Instructor:  Elizabeth Cohen

TTH  11:00 - 12:20

This course will focus on a set of social and political problems that political theorists, policy makers and citizens have grappled with since the dawn of modernity.  We will explore questions such as: what is the nature of power?  How does it manifest itself in our lives?  How do we experience it both as individual citizens and members of groups? Though abstract in style, the readings will address and be applied to problems familiar to average citizens. Each week’s readings will be accompanied by a discussion of contemporary political quandaries that are relevant to the subjects at hand.  In this way, we can explore the ways in which political theory is salient all of our lives. 


PHI 451 - Logic and Language

Instructor:  Michael Rieppel

TTH  9:30 - 10:50

The aim of this course is to provide students with a background in various concepts, methods, and results from mathematical logic that are of philosophical importance.
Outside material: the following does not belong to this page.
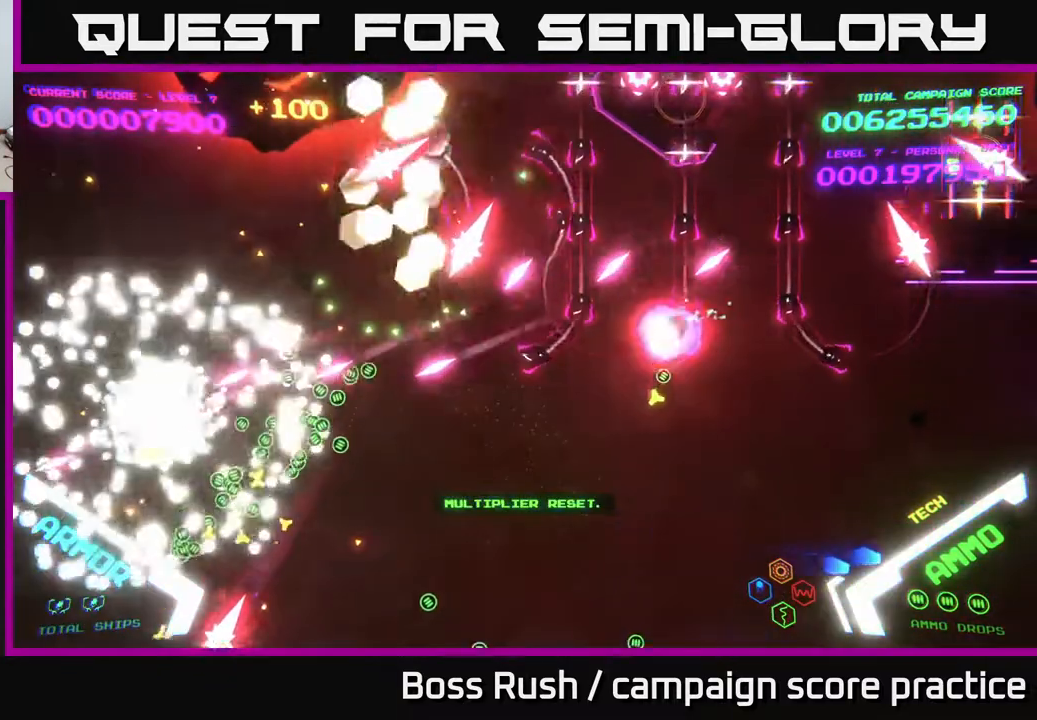
{"buttons": [], "left_stick": "center", "right_stick": "center", "events": []}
Topics that we will cover include basic set theory, topics in the model- and proof-theory of propositional logic, first-order logic, and modal logic, and applications of formal techniques to the study of meaning in natural language.

This course is open to both undergraduate and graduate students, and will move at a fairly rapid pace. Undergraduates must have taken PHI 251 or an equivalent introductory logic course; additional background in logic, mathematics, or relevant areas of philosophy is beneficial.


PHI 593/REL 551 - Ethics & Health Professions

Instructor:  Paul Prescott

W  4:30 - 7:30

Ethics and the Health Professions is a graduate-level seminar on the ethical dimensions of healthcare. The goal of the course is to provide students with opportunities to discern philosophical fundamentals in various healthcare contexts. Topics range from the professional patient relationship to the political economy of healthcare on a global scale.